KOMPAS.com - Sebagai tempat perawatan orang sakit, rumah sakit menjadi tempat berkembang biaknya kuman dan rawan terjadinya penularan infeksi. Dalam bahasa medis, infeksi itu disebut dengan infeksi nosokomial.
Infeksi nosokomial bisa terjadi dari penularan pasien ke pasien lain, dari pasien ke pengunjung atau keluarga, atau dari petugas ke pasien. Transfer mikroba bisa didapat petugas saat melaksanakan tindakan atau perawatan pasien.

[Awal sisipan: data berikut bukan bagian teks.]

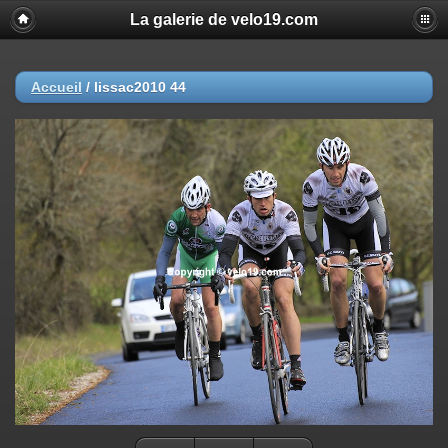
La galerie de velo19.com
Accueil
/
lissac2010 44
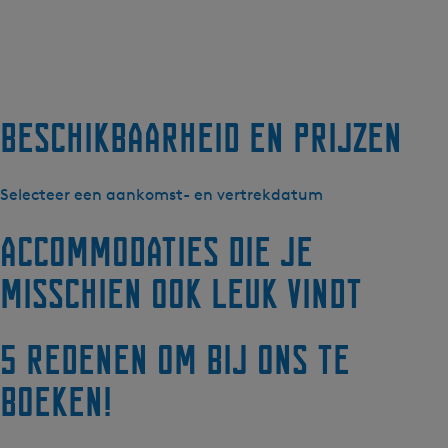
Beschikbaarheid en prijzen
Selecteer een aankomst- en vertrekdatum
Accommodaties die je
misschien ook leuk vindt
5 redenen om bij ons te
boeken!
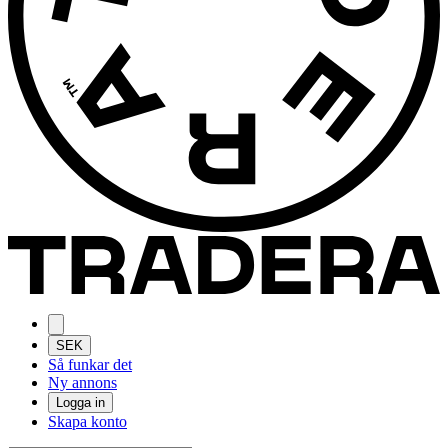
SEK
Så funkar det
Ny annons
Logga in
Skapa konto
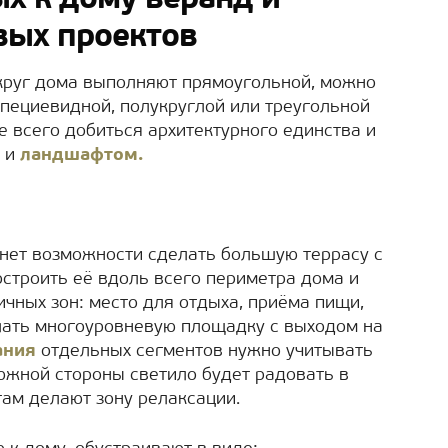
х к дому веранд и
ивых проектов
округ дома выполняют прямоугольной, можно
апециевидной, полукруглой или треугольной
 всего добиться архитектурного единства и
а и
ландшафтом.
нет возможности сделать большую террасу с
остроить её вдоль всего периметра дома и
чных зон: место для отдыха, приёма пищи,
лать многоуровневую площадку с выходом на
ания
отдельных сегментов нужно учитывать
 южной стороны светило будет радовать в
там делают зону релаксации.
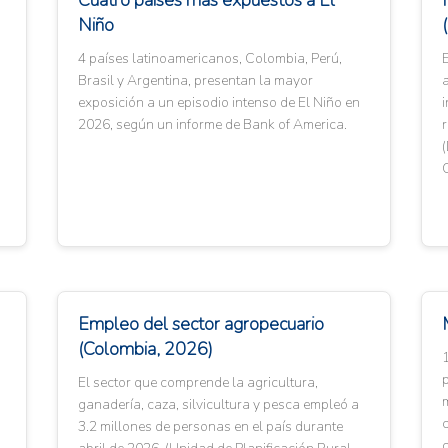
Cuatro países más expuestos a El
Niño
4 países latinoamericanos, Colombia, Perú,
E
Brasil y Argentina, presentan la mayor
exposición a un episodio intenso de El Niño en
i
2026, según un informe de Bank of America.
r
(
Empleo del sector agropecuario
(Colombia, 2026)
p
El sector que comprende la agricultura,
ganadería, caza, silvicultura y pesca empleó a
c
3.2 millones de personas en el país durante
c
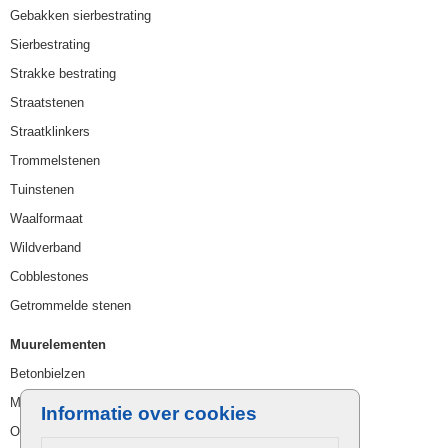
Gebakken sierbestrating
Sierbestrating
Strakke bestrating
Straatstenen
Straatklinkers
Trommelstenen
Tuinstenen
Waalformaat
Wildverband
Cobblestones
Getrommelde stenen
Muurelementen
Betonbielzen
Muurstenen
Informatie over cookies
Opsluitbanden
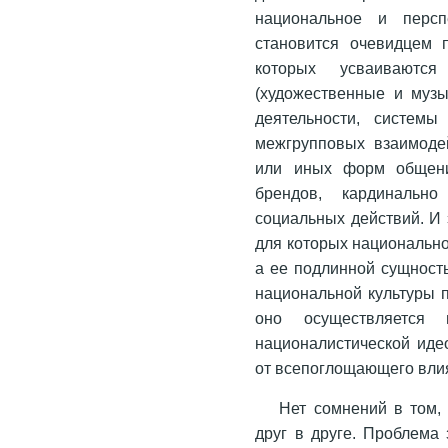
национальное и персп
становится очевидцем п
которых усваиваются
(художественные и музы
деятельности, системы
межгрупповых взаимодей
или иных форм общения
брендов, кардинальн
социальных действий. И 
для которых национально
а ее подлинной сущност
национальной культуры 
оно осуществляетс
националистической идео
от всепоглощающего влия
Нет сомнений в том,
друг в друге. Проблема 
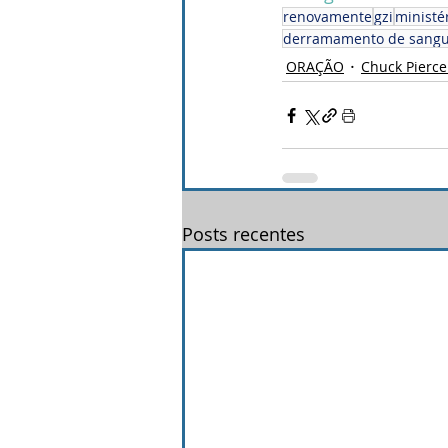
renovamente
gzi
ministé
derramamento de sang
ORAÇÃO
Chuck Pierce 
Posts recentes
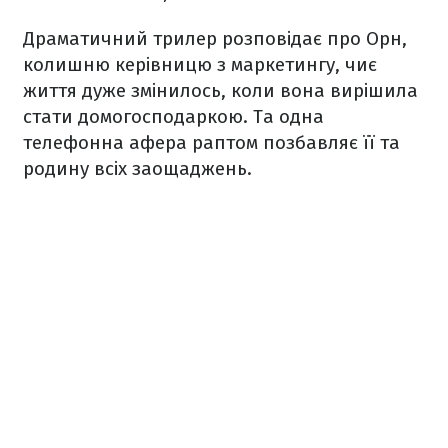
Драматичний трилер розповідає про Орн,
колишню керівницю з маркетингу, чиє
життя дуже змінилось, коли вона вирішила
стати домогосподаркою. Та одна
телефонна афера раптом позбавляє її та
родину всіх заощаджень.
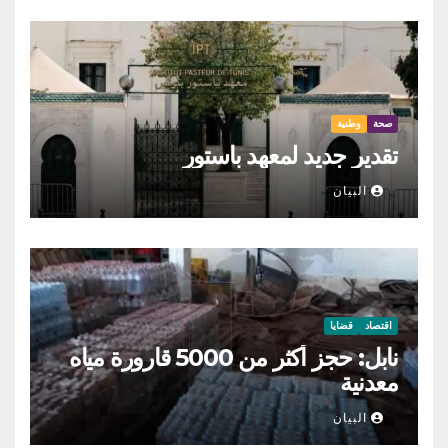
صحة
وطنية
تقدير جديد لمعهد باستور
البيان
اقتصاد
قضايا
نابل: حجز أكثر من 5000 قارورة مياه
معدنية
البيان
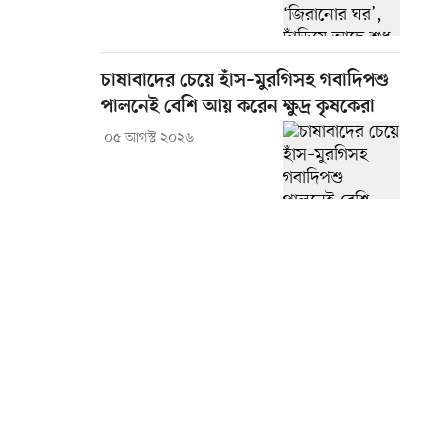
চাষাবাদের চেয়ে হাঁস–মুরগিসহ গবাদিপশু
পালনেই বেশি আয় করেন ক্ষুদ্র কৃষকেরা
০৫ আগস্ট ২০২৬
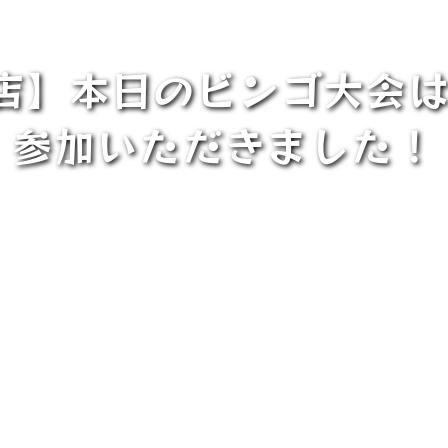
田店】本日のビンゴ大会は
参加いただきました！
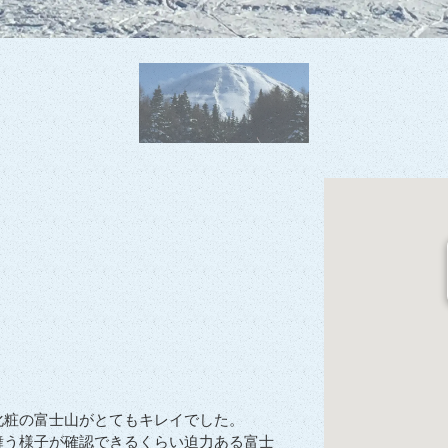
化粧の富士山がとてもキレイでした。
舞う様子が確認できるくらい迫力ある富士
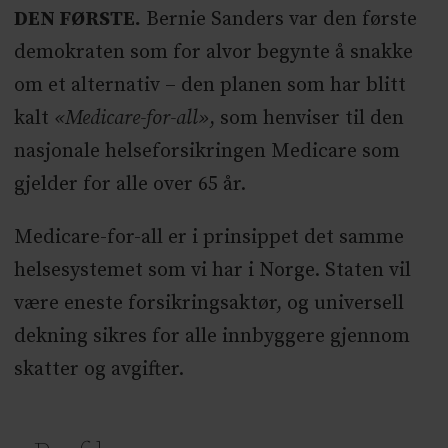
DEN FØRSTE.
Bernie Sanders var den første
demokraten som for alvor begynte å snakke
om et alternativ – den planen som har blitt
kalt
«Medicare-for-all»
, som henviser til den
nasjonale helseforsikringen Medicare som
gjelder for alle over 65 år.
Medicare-for-all er i prinsippet det samme
helsesystemet som vi har i Norge. Staten vil
være eneste forsikringsaktør, og universell
dekning sikres for alle innbyggere gjennom
skatter og avgifter.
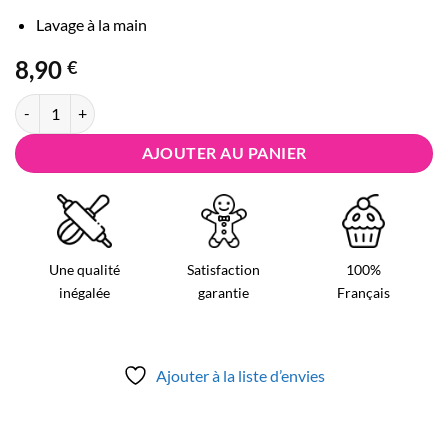
Lavage à la main
8,90
€
quantité de Emporte pièce Lettre en Acier - G
AJOUTER AU PANIER
Une qualité
Satisfaction
100%
inégalée
garantie
Français
Ajouter à la liste d’envies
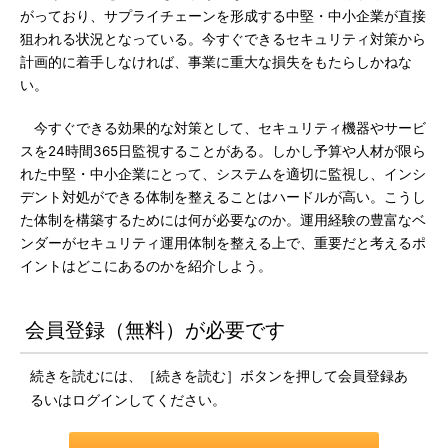
がっており、サプライチェーンを形成する中堅・中小企業が直接
狙われる状況となっている。今すぐできるセキュリティ対策から
計画的に着手しなければ、事業に重大な損失をもたらしかねな
い。
今すぐできる効果的な対策として、セキュリティ機器やサービ
スを24時間365日監視することがある。しかし予算や人材が限ら
れた中堅・中小企業にとって、システムを適切に監視し、インシ
デント対処ができる体制を整えることはハードルが高い。こうし
た体制を構築するためには何が必要なのか。運用経験の豊富なベ
ンダーがセキュリティ運用体制を整える上で、重要だと考えるポ
イントはどこにあるのかを紹介しよう。
会員登録（無料）が必要です
続きを読むには、［続きを読む］ボタンを押して会員登録あ
るいはログインしてください。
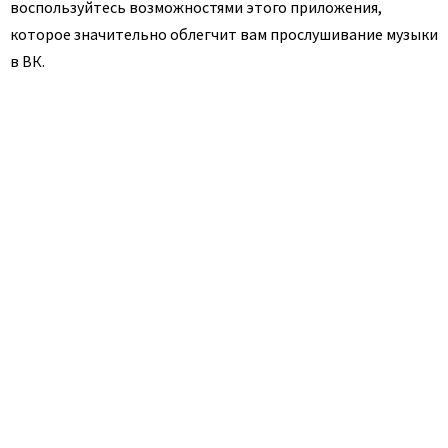
воспользуйтесь возможностями этого приложения,
которое значительно облегчит вам прослушивание музыки
в ВК.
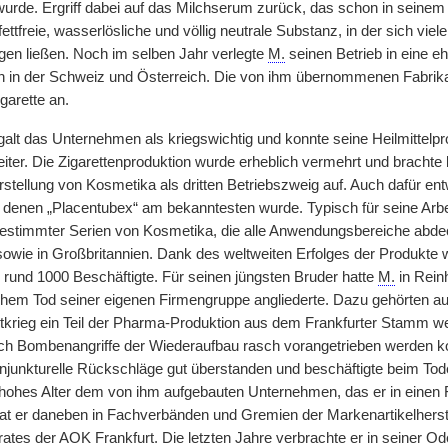
wurde. Ergriff dabei auf das Milchserum zurück, das schon in seinem 
ettfreie, wasserlösliche und völlig neutrale Substanz, in der sich viel
ngen ließen. Noch im selben Jahr verlegte
M.
seinen Betrieb in eine eh
 in der Schweiz und Österreich. Die von ihm übernommenen Fabrika
garette an.
 galt das Unternehmen als kriegswichtig und konnte seine Heilmittelp
eiter. Die Zigarettenproduktion wurde erheblich vermehrt und brachte
stellung von Kosmetika als dritten Betriebszweig auf. Auch dafür ent
 denen „Placentubex“ am bekanntesten wurde. Typisch für seine Arb
estimmter Serien von Kosmetika, die alle Anwendungsbereiche abdec
wie in Großbritannien. Dank des weltweiten Erfolges der Produkte 
h rund 1000 Beschäftigte. Für seinen jüngsten Bruder hatte
M.
in Reinh
hem Tod seiner eigenen Firmengruppe angliederte. Dazu gehörten au
tkrieg ein Teil der Pharma-Produktion aus dem Frankfurter Stamm w
ch Bombenangriffe der Wiederaufbau rasch vorangetrieben werden kon
junkturelle Rückschläge gut überstanden und beschäftigte beim Tod
in hohes Alter dem von ihm aufgebauten Unternehmen, das er in einen
at er daneben in Fachverbänden und Gremien der Markenartikelherstel
rates der AOK Frankfurt. Die letzten Jahre verbrachte er in seiner O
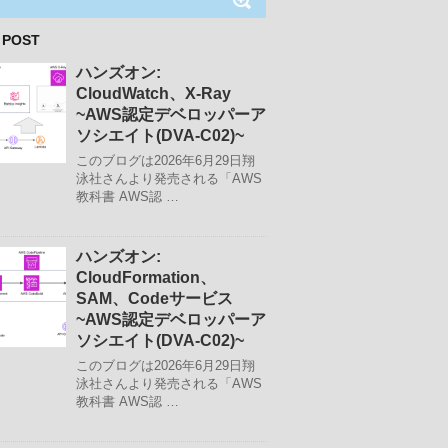
 POST
ハンズオン:
CloudWatch、X-Ray
~AWS認定デベロッパーア
ソシエイト(DVA-C02)~
このブログは2026年6月29日翔
泳社さんより発売される「AWS
教科書 AWS認 …
ハンズオン:
CloudFormation、
SAM、Codeサービス
~AWS認定デベロッパーア
ソシエイト(DVA-C02)~
このブログは2026年6月29日翔
泳社さんより発売される「AWS
教科書 AWS認 …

"Penularan juga bisa terjadi melalui udara, misalnya saat bersin, batuk, berbicara. Kontak jarak dekat antara 60cm- 1m bisa mempermudah transmisi ini," kata Ketua Himpunan Perawat Pengendalian Infeksi Indonesia Costy Pandjaitan, dalam acara jumpa pers simposium pencegahan infeksi nokosimal yang diadakan Unilever dan Perhimpunan Rumah Sakit Seluruh Indonesia (PERSI) di Jakarta, Kamis (10/1/13).
Menurut data Badan Kesehatan Dunia (WHO), infeksi nosokomial merupakan penyebab utama tingginya angka kesakitan dan kematian di dunia. Infeksi ini menyebabkan 1,4 juta kematian setiap hari di dunia. Di Indonesia, dalam penelitian di 11 rumah sakit di Jakarta pada tahun 2004 menunjukkan 9,8 persen pasien rawat inap mendapat infeksi nosokomial.
Saat ini, angka kejadian infeksi nosokomial telah dijadikan tolak ukur mutu pelayanan rumah sakit di Indonesia. Menurut Robert Imam Sutedja, Ketua Kompartemen Umum dan Humas PERSI, izin rumah sakit dapat dicabut apabila angka kejadian infeksi tersebut tinggi.
Infeksi nokosomial dapat dicegah dengan selalu menjaga kebersihan tangan melalui cuci tangan dengan sabun antikuman. Cuci tangan memakai sabun wajib dilakukan petugas medis sebelum dan setelah menangani pasien.
"Larangan besuk bagi anak berusia di bawah 12 tahun sebenarnya juga untuk mencegah mereka terkena infeksi karena daya tahan tubuhnya masih rendah," kata Robert.